▼

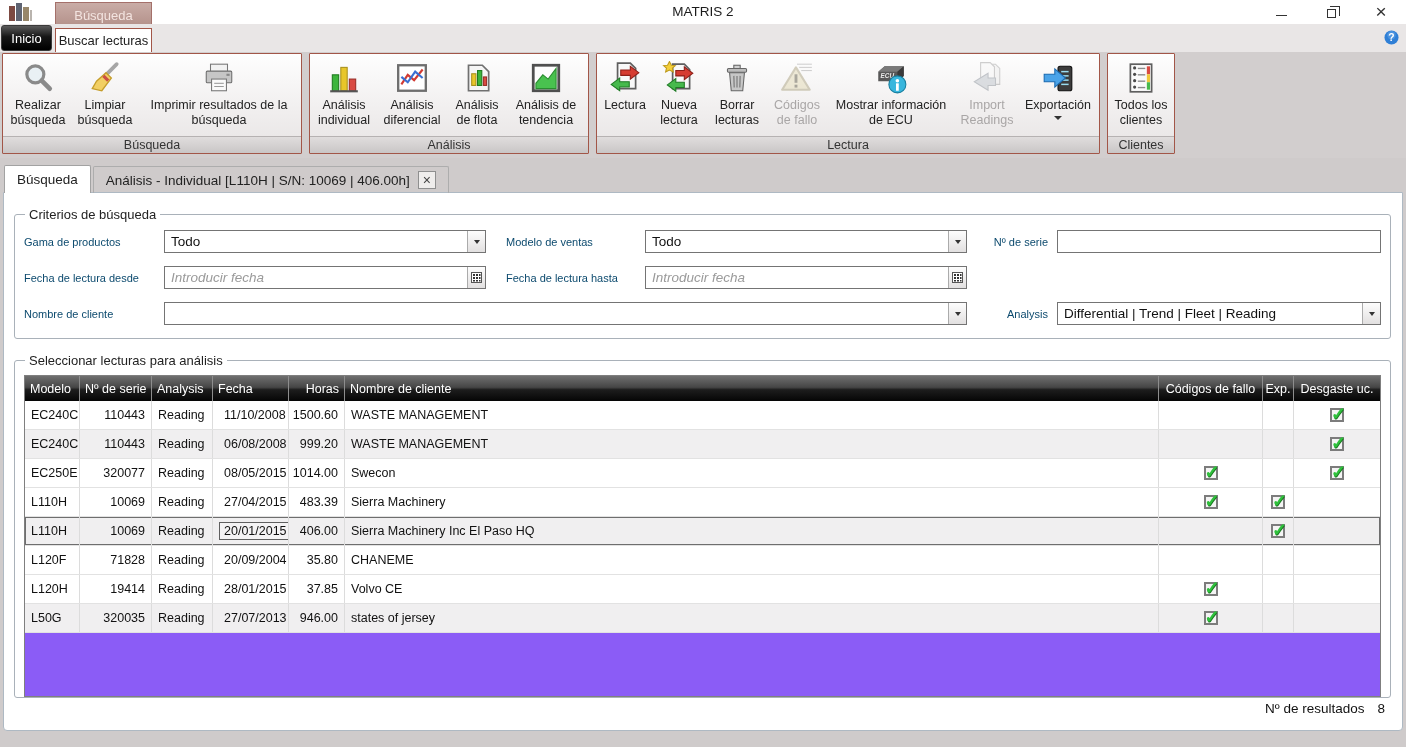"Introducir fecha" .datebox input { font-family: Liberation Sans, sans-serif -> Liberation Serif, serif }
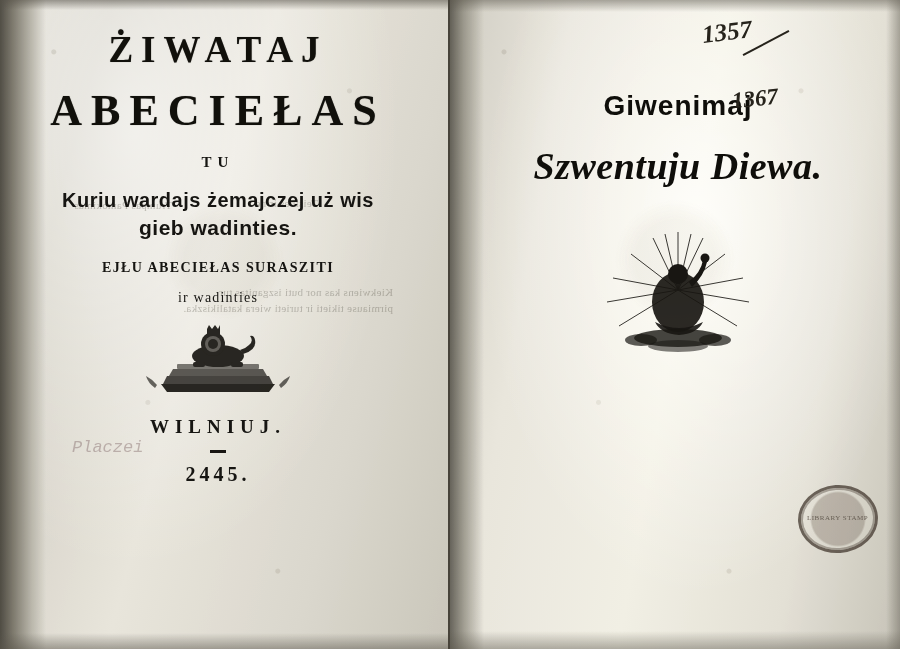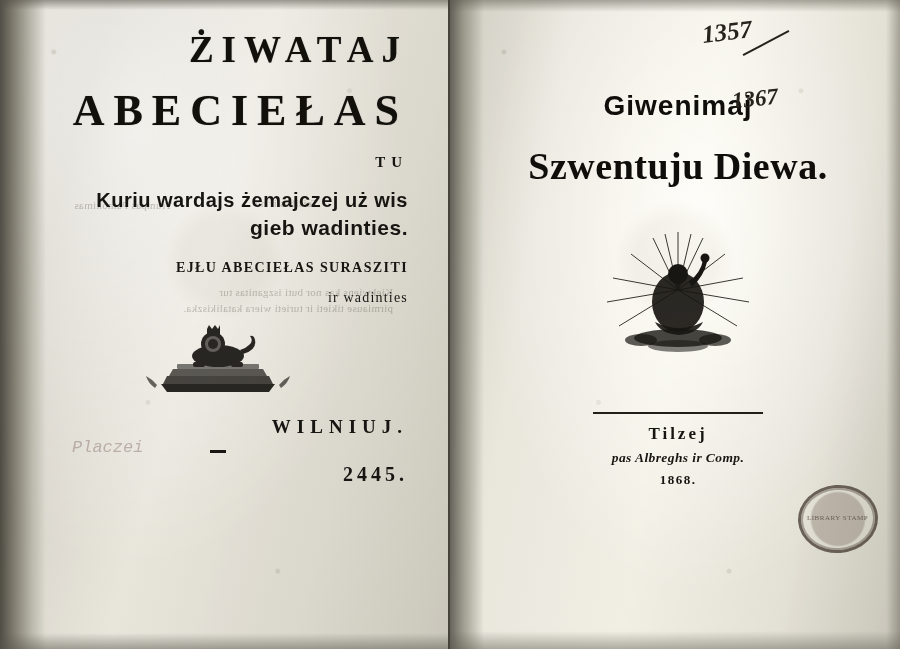"ŻIWATAJ" .lcontent { text-align: right -> center }
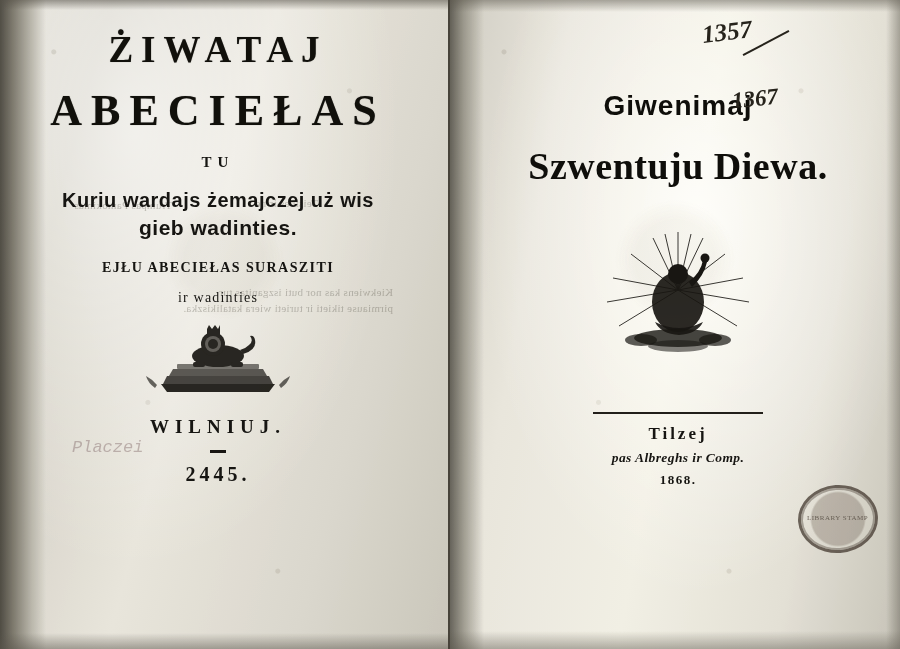"Szwentuju Diewa." #r-title2 { font-style: none -> italic }
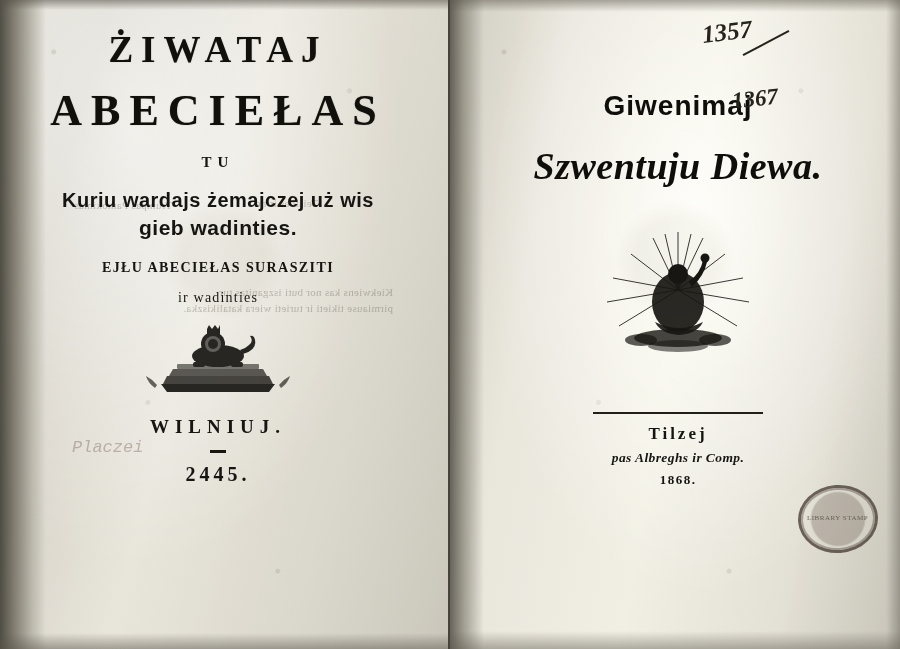"Tilzej" div { html: <div> <div></div> <div>Tilzej</div> <div>pas Albreghs ir Comp.</div> <div>1868.</div> </div> -> none }
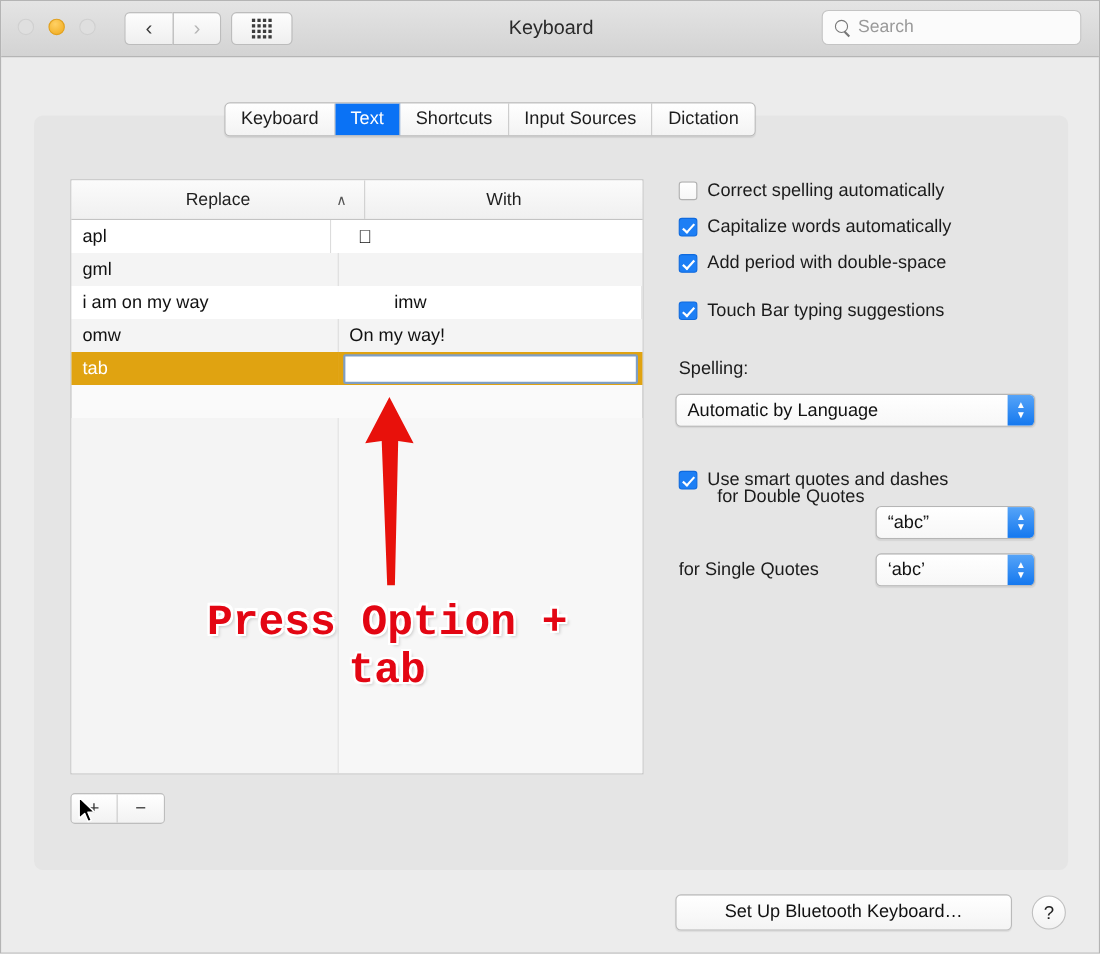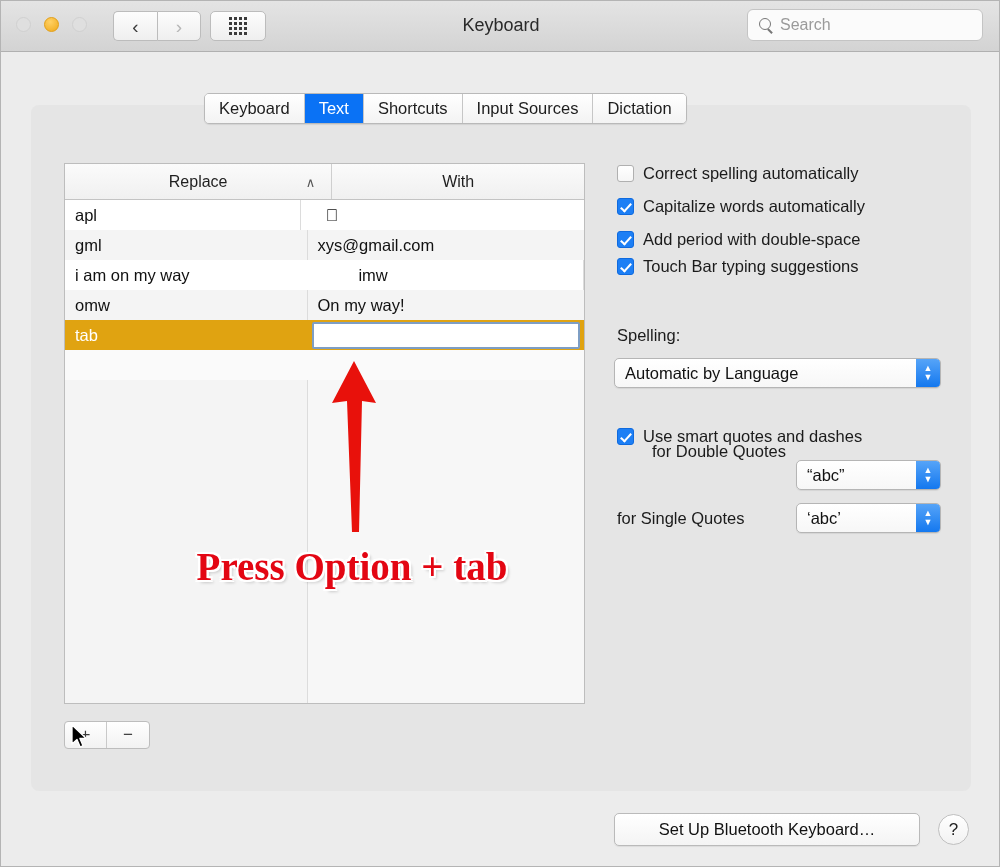"xys@gmail.com" div.cell { html: <div>xys@gmail.com</div> -> none }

▲

→ Task directions: Copy each entry exactly as written. Images should not appear in the copy.

→ Task output:
"Introducir fecha" .datebox input { font-family: Liberation Sans, sans-serif -> Liberation Serif, serif }
"ŻIWATAJ" .lcontent { text-align: right -> center }
"Szwentuju Diewa." #r-title2 { font-style: none -> italic }
"Tilzej" div { html: <div> <div></div> <div>Tilzej</div> <div>pas Albreghs ir Comp.</div> <div>1868.</div> </div> -> none }
"xys@gmail.com" div.cell { html: <div>xys@gmail.com</div> -> none }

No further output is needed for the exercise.